Another woman, who asked that her name not be used, said she had been flashed three times in the last month in broad daylight in Bratislava. On each occasion, she said, other people had been standing nearby, but had done nothing. "I feel like I'm becoming a professional at being flashed," she said. "It's getting ridiculous."
The tendency of women not to report such crimes, psychiatrist Barta said, was not likely to change and should not be surprising. "Women rarely report these occurrences because they feel humiliated, embarrassed, degraded, and they just want to forget about it," she said. "Also, it doesn't help that police officials tend to be predominantly male."
While they admitted they didn't file police reports, both Holincová and Kŕižová said they wished the police would be more pro-active about pursuing the problem. Currently, for example, there is no police task force designed to deal with such sex offenders and no public information campaign telling women that they should report such crimes.
When asked why the police were operating under the premise that public lewdness was not increasing, the head of Bratislava investigations referred to the low number of filed complaints.
"If they don't report it, we have no reason to investigate," he said. "We could organise some sort of task force to fight the problem, but first we have to have a recorded problem."
The pornography debate
According to the head of Bratislava police investigations, the decrease in the number of sex crimes taking place can be tied to the recent influx of pornography into the country. He said he feels that men who look at porn feel less of a need to commit lewd acts.
"After the revolution, their was a great influx of pornography and erotic salons," he said. "This has really helped bring the numbers [of exhibitionist offences] down. For the potential offenders, pornography and erotic salons act as a release, keep them happy and satisfied so that they don't need to be an exhibitionist in public."

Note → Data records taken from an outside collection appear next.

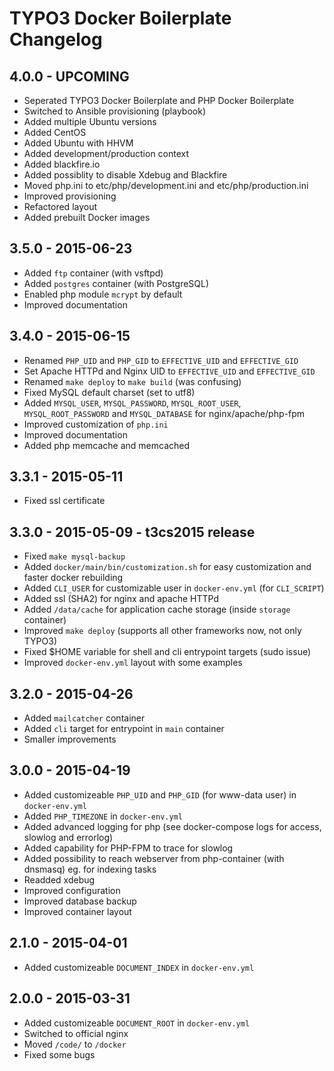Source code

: TYPO3 Docker Boilerplate Changelog
==================================

4.0.0 - UPCOMING
-----------------------
- Seperated TYPO3 Docker Boilerplate and PHP Docker Boilerplate
- Switched to Ansible provisioning (playbook)
- Added multiple Ubuntu versions
- Added CentOS
- Added Ubuntu with HHVM
- Added development/production context
- Added blackfire.io
- Added possiblity to disable Xdebug and Blackfire
- Moved php.ini to etc/php/development.ini and etc/php/production.ini
- Improved provisioning
- Refactored layout
- Added prebuilt Docker images

3.5.0 - 2015-06-23
-----------------------
- Added `ftp` container (with vsftpd)
- Added `postgres` container (with PostgreSQL)
- Enabled php module `mcrypt` by default
- Improved documentation

3.4.0 - 2015-06-15
-------------------------------------
- Renamed `PHP_UID` and `PHP_GID` to `EFFECTIVE_UID` and `EFFECTIVE_GID`
- Set Apache HTTPd and Nginx UID to `EFFECTIVE_UID` and `EFFECTIVE_GID`
- Renamed `make deploy` to `make build` (was confusing)
- Fixed MySQL default charset (set to utf8)
- Added `MYSQL_USER`, `MYSQL_PASSWORD`, `MYSQL_ROOT_USER`, `MYSQL_ROOT_PASSWORD` and `MYSQL_DATABASE` for nginx/apache/php-fpm
- Improved customization of `php.ini`
- Improved documentation
- Added php memcache and memcached

3.3.1 - 2015-05-11
-------------------------------------
- Fixed ssl certificate

3.3.0 - 2015-05-09 - t3cs2015 release
-------------------------------------
- Fixed `make mysql-backup`
- Added `docker/main/bin/customization.sh` for easy customization and faster docker rebuilding
- Added `CLI_USER` for customizable user in `docker-env.yml` (for `CLI_SCRIPT`)
- Added ssl (SHA2) for nginx and apache HTTPd
- Added `/data/cache` for application cache storage (inside `storage` container)
- Improved `make deploy` (supports all other frameworks now, not only TYPO3)
- Fixed $HOME variable for shell and cli entrypoint targets (sudo issue)
- Improved `docker-env.yml` layout with some examples

3.2.0 - 2015-04-26
------------------
- Added `mailcatcher` container
- Added `cli` target for entrypoint in `main` container
- Smaller improvements

3.0.0 - 2015-04-19
------------------
- Added customizeable `PHP_UID` and `PHP_GID` (for www-data user) in `docker-env.yml`
- Added `PHP_TIMEZONE` in `docker-env.yml`
- Added advanced logging for php (see docker-compose logs for access, slowlog and errorlog)
- Added capability for PHP-FPM to trace for slowlog
- Added possibility to reach webserver from php-container (with dnsmasq) eg. for indexing tasks
- Readded xdebug
- Improved configuration
- Improved database backup
- Improved container layout

2.1.0 - 2015-04-01
------------------
- Added customizeable `DOCUMENT_INDEX` in `docker-env.yml`

2.0.0 - 2015-03-31
------------------
- Added customizeable `DOCUMENT_ROOT` in `docker-env.yml`
- Switched to official nginx
- Moved `/code/` to `/docker`
- Fixed some bugs
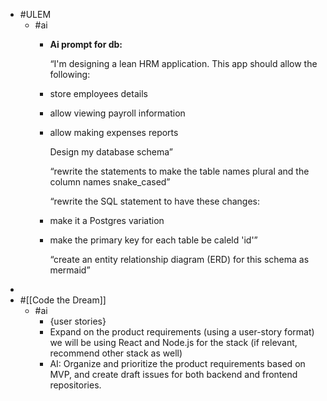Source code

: - #ULEM
	- #ai
		- **Ai prompt for db:**
		  
		  “I'm designing a lean HRM application. This app should allow the following:
		- store employees details
		- allow viewing payroll information
		- allow making expenses reports
		  
		  Design my database schema”
		  
		  “rewrite the statements to make the table names plural and the column names snake_cased”
		  
		  “rewrite the SQL statement to have these changes:
		- make it a Postgres variation
		- make the primary key for each table be caleld 'id'”
		  
		  “create an entity relationship diagram (ERD) for this schema as mermaid”
-
- #[[Code the Dream]]
	- #ai
		- {user stories}
		- Expand on the product requirements (using a user-story format) we will be using React and Node.js for the stack (if relevant, recommend other stack as well)
		- AI: Organize and prioritize the product requirements based on MVP, and create draft issues for both backend and frontend repositories.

But this positive view of the role of pornography was quickly dismissed by Barta, who said that instead of creating a release for potential offenders, pornography tended to have the opposite effect by stimulating otherwise latent feelings. In a country which had recently emerged from a communist past in which pornography was illegal, she said, the current wave of hard-core pornography was especially dangerous.
"It's important to remember that pornography is simply another form of oppression," she said. "Anyone who had been harbouring and suppressing subconscious feelings of perversity would fantasise about, feel invited and compelled to act on these impulses in public if they found themselves in a society that seemed to be inviting such behaviour."
Lubelcová also was quick to dispute the claim of the head police investigator, saying "the introduction of western pornography excites rather than satisfies."
Rapid social, economic and political change mixed with greater access to lewd sexual materials, both Barta and Lubelcová agreed, had created an environment that encouraged expressions of public lewdness.
"During communism, people had certain expectations imposed upon them of how they should act," Barta said, adding that these expectations have now been erased. "Do you know how many unstable people there are in Slovakia right now? With no money, no direction? And now they are being exposed to all this pornography."